Every day for seven years I published an invention on my blog. Some are now products, most are deranged but I’ve selected half a dozen motorcycling-related examples.*

* Ed (AKA the responsible adult in the office): These ideas are for the entertainment of lawyers and public liability insurers only. Do not attempt to re-create any of these inventions yourself. Almost no animals were harmed. May contain nuts.


#2778: MotoMachete
Stuck on a jungle track blocked by a fallen tree? This idea is a set of sharp teeth which can be fitted through a motorcycle chain. Push the chain into contact with the wood, engage first gear and open the throttle.


#2546: ThiefGrief
This is a folded-up sheet of steel, small enough to be carried on a bike, and intended to make the machine unliftable. It also makes the lock on the back wheel inaccessible to e.g. disc cutters and angle grinders. Click on the link above for a bonus video of how this works (and ideally to invest several $Million in a feasibility study for me, in Bali.)


#2485: ShrinkSkin
Don’t you hate it when your racing leathers flap about just as you accelerate to 135, after the humpback bridge outside Douglas? No, me neither. I’d be concentrating on that oncoming hay bale, whilst not filling my underpants. Anyway, this idea is for daredevils who need less drag. A vacuum pump is attached to a valve in the back of an airtight suit, which evacuates it like a coffee pack. [Ed: Could be useful in the filling-the-underpants scenario too…]


#2373: JetTraction
Each wheel of your machine is fitted with a hub-mounted, down-pointing set of rocket motors.

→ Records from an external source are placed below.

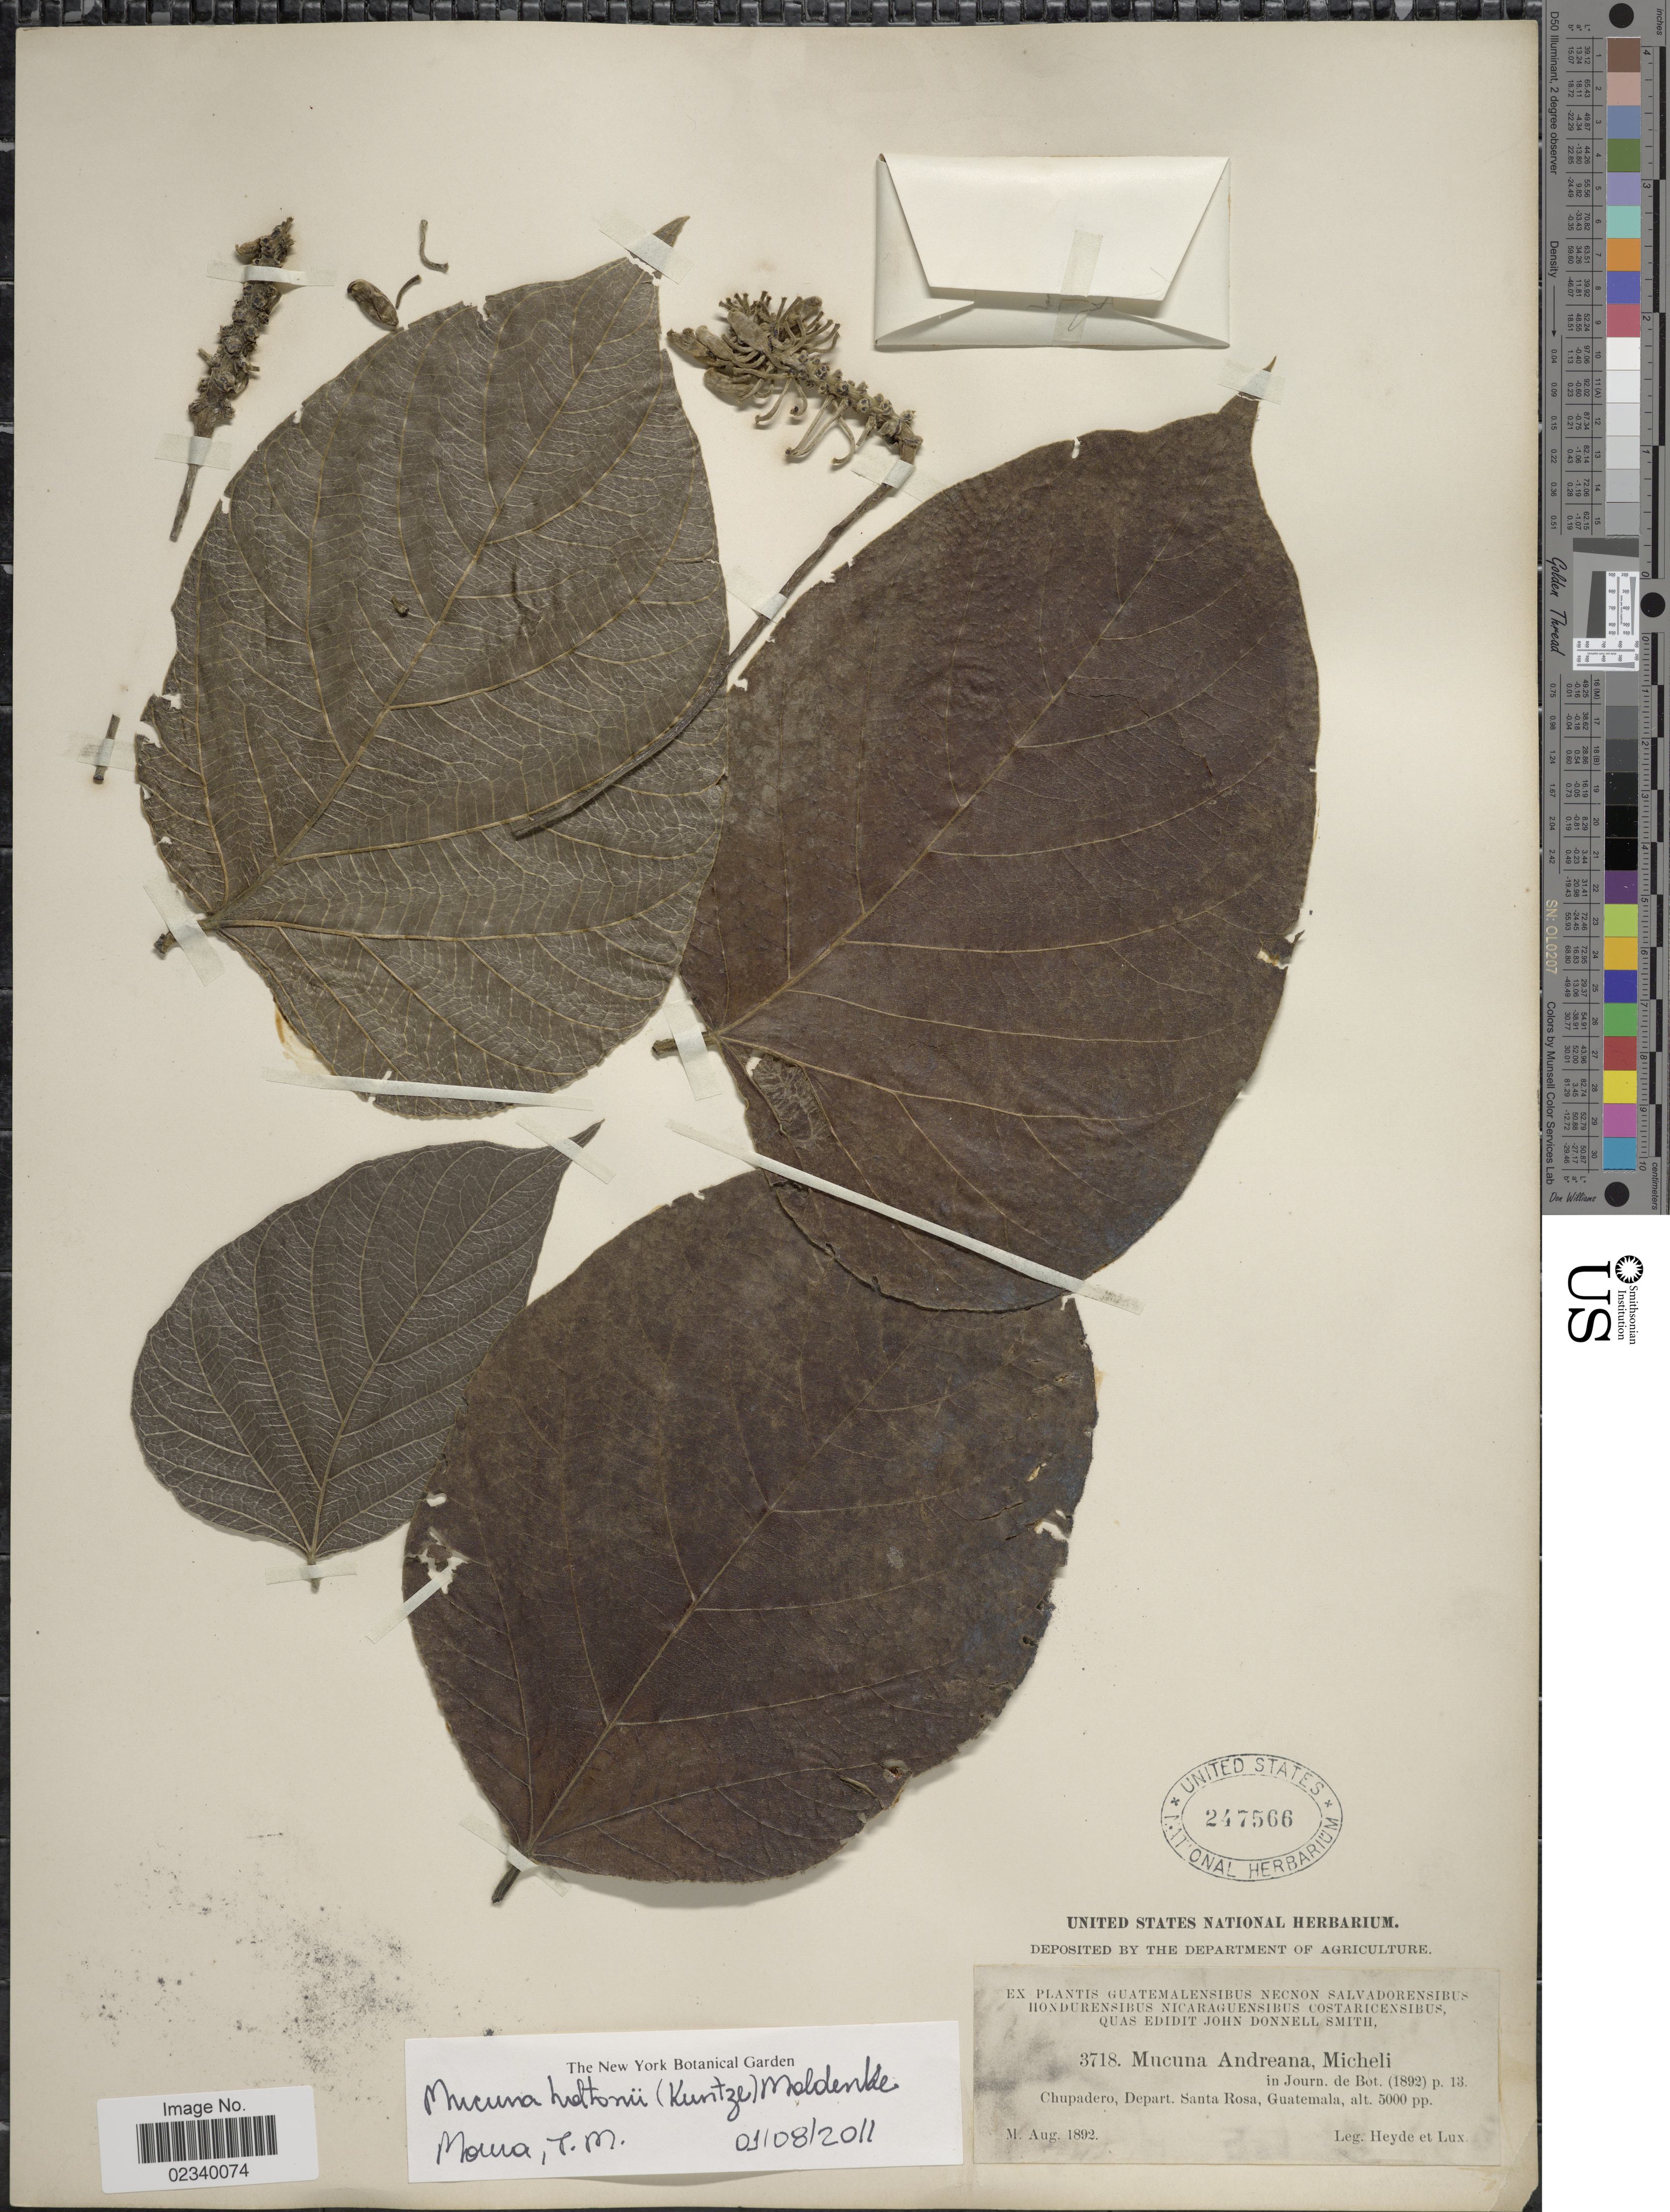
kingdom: Plantae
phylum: Tracheophyta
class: Magnoliopsida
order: Fabales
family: Fabaceae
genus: Mucuna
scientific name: Mucuna holtonii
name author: (Kuntze) Moldenke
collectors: Heyde & Lux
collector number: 3718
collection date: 1892-08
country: Guatemala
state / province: Santa Rosa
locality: Chupadero, Depart. Santa Rosa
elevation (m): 1524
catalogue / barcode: US 247566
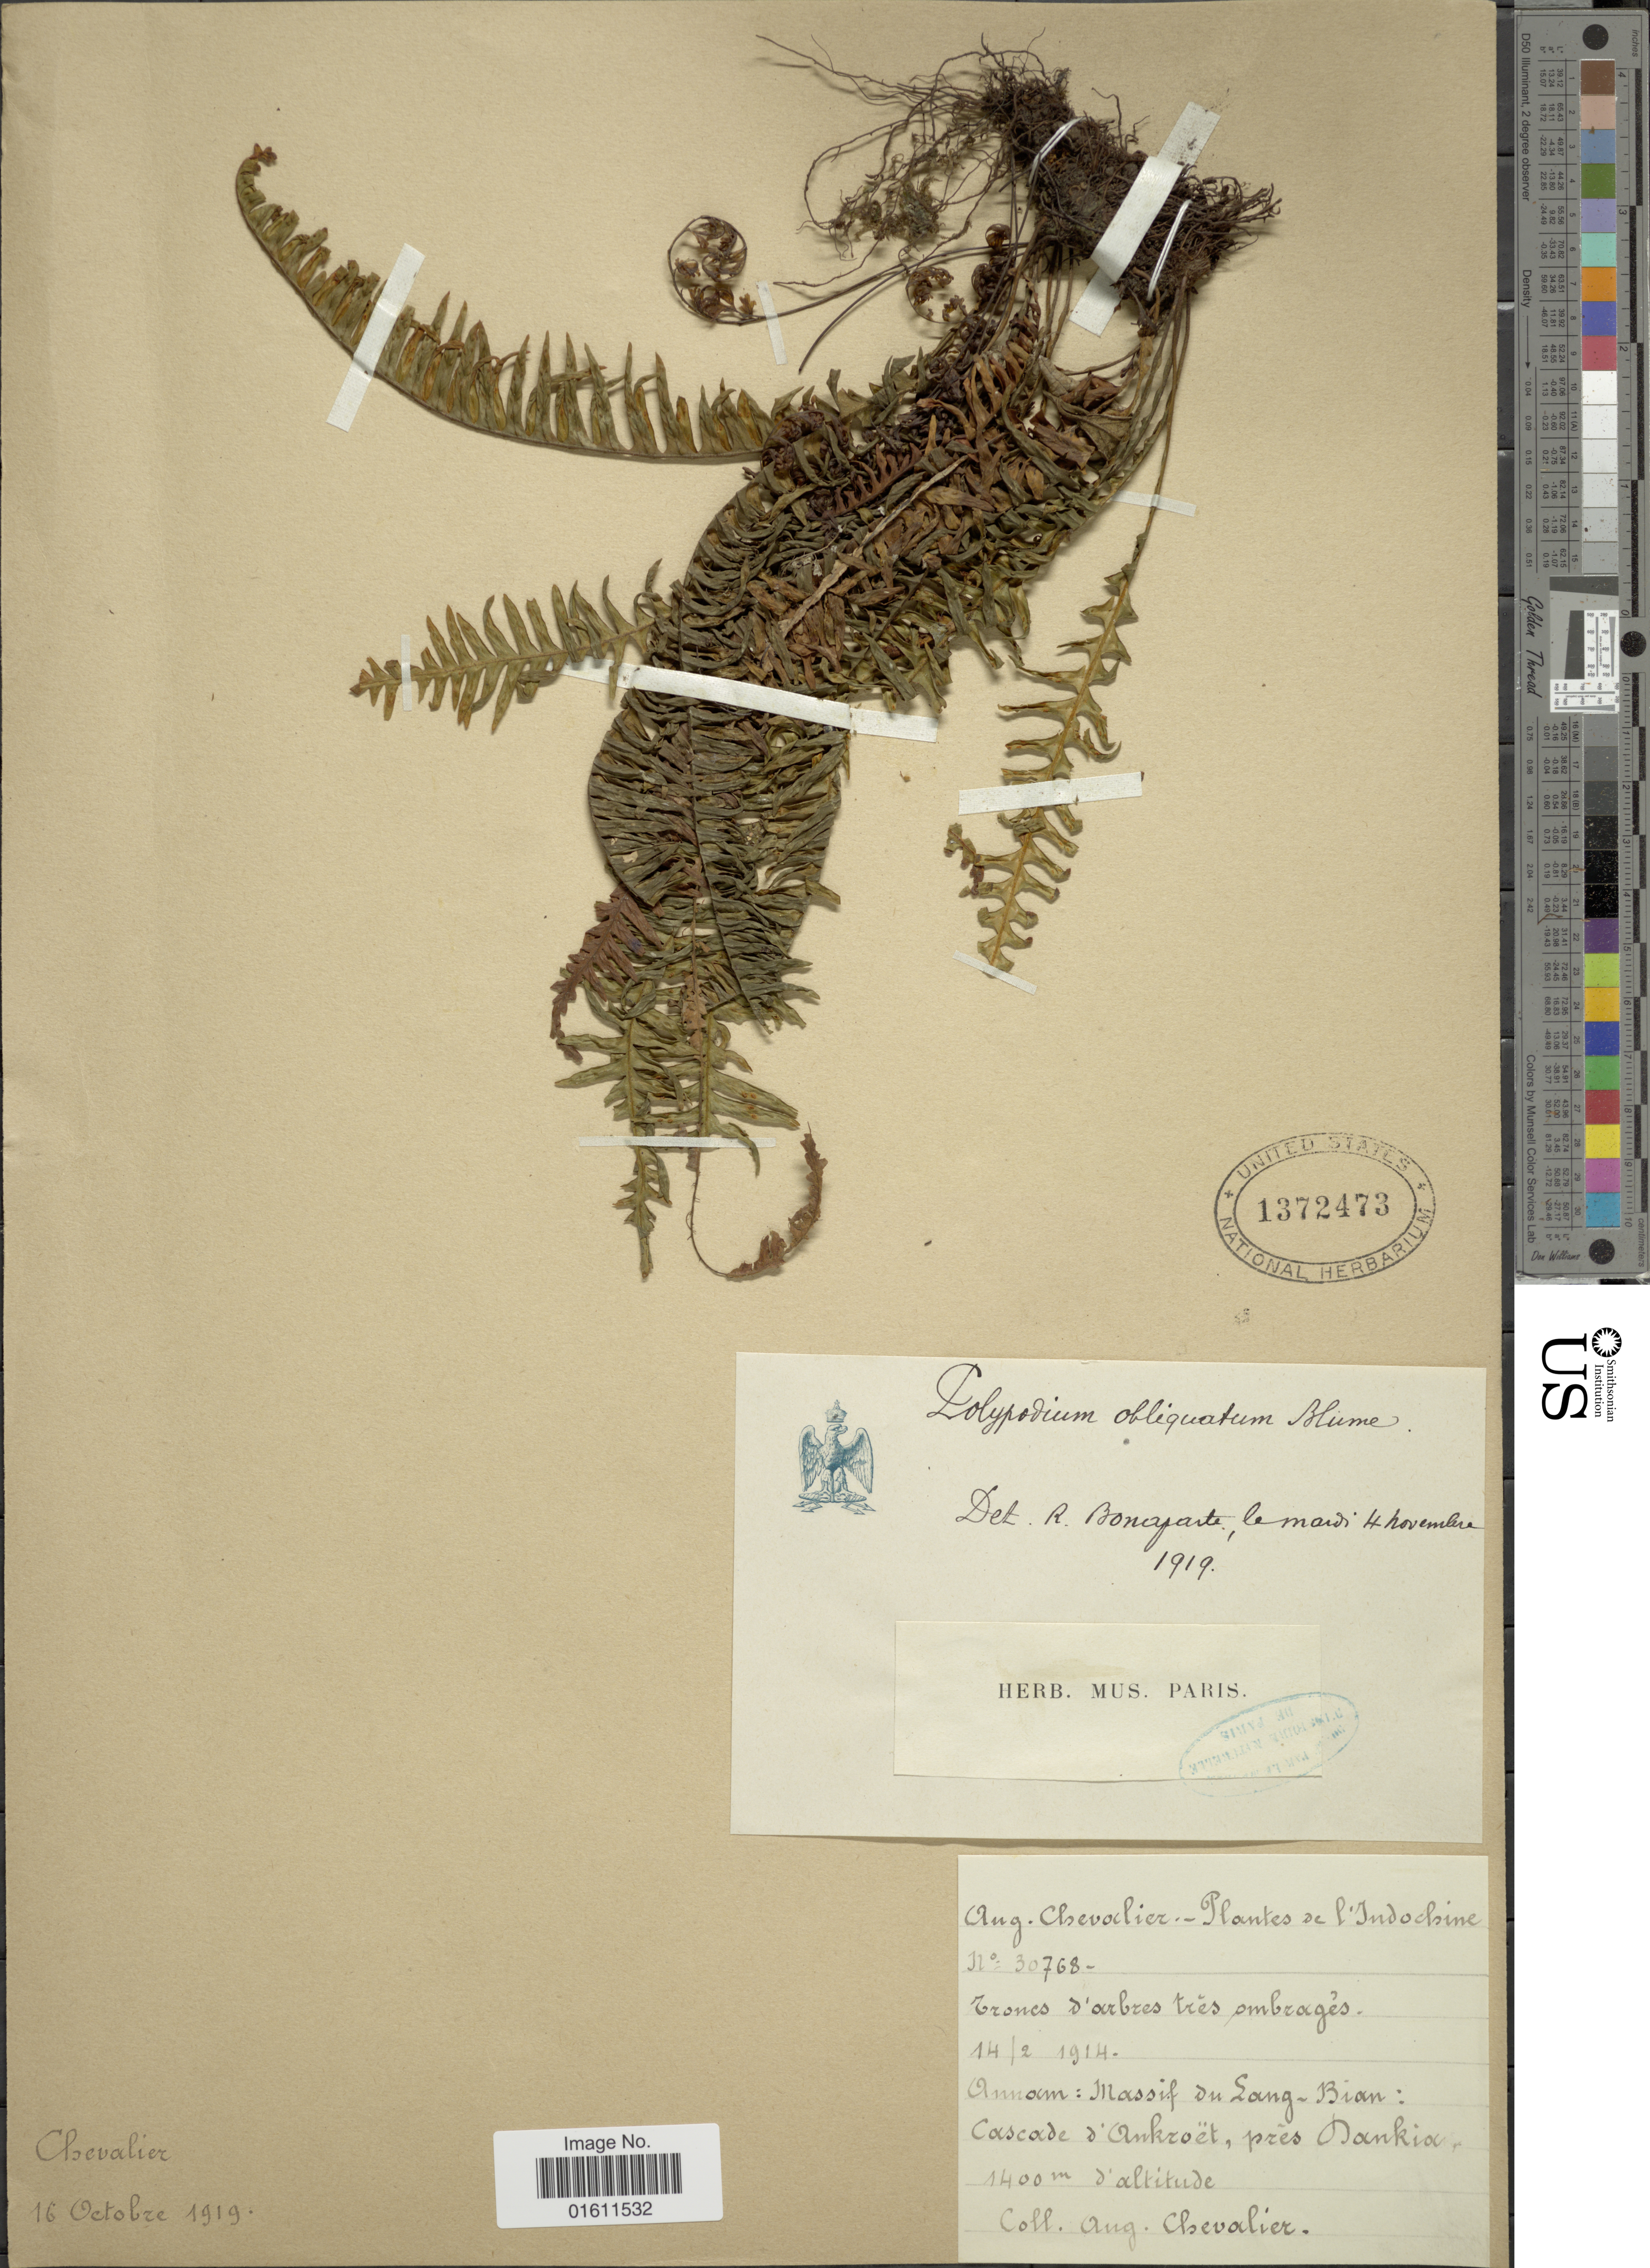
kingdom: Plantae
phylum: Tracheophyta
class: Polypodiopsida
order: Polypodiales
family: Polypodiaceae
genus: Prosaptia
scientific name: Prosaptia obliquata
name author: (Blume) Mett.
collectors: A. J. Chevalier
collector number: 30768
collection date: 1914-02-14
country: Vietnam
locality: Indochina, Annam: Massif du Lang-Bian: Cascade d'Ankroët, pres Dankia.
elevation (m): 1400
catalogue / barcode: US 1372473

These are free to maintain their orientation as the wheel itself rotates. When a burst of intense acceleration is demanded of the engine, so the rockets fire briefly, forcing the tyres into very high-pressure contact with the road surface. What could possibly go wrong?


#1893: PocketSprocket
Another anti-theft device. Both sprockets would have slightly irregularly-spaced teeth, in exact correspondence with the pattern of links in the chain, which would be unique to an individual bike. When an owner leaves his motorcycle, he slips off one sprocket and takes it with him. This makes the bike unrideable, but also requires the manufacture of a new, one-off sprocket, if the thief wants to sell the machine on. If it is stolen, at least you have one component around which to centre your new build project…


#454: Lidspeak
A microphone to be worn inside a helmet which then feeds to a loudspeaker on the outside. This allows more deeply empathic communication with fellow road users, traffic police, bank tellers and emergency room nurses.


Anyway, if you still have any faith in inventiveness (or humanity), I dare you to google “funny inventions for motorcycle riders.”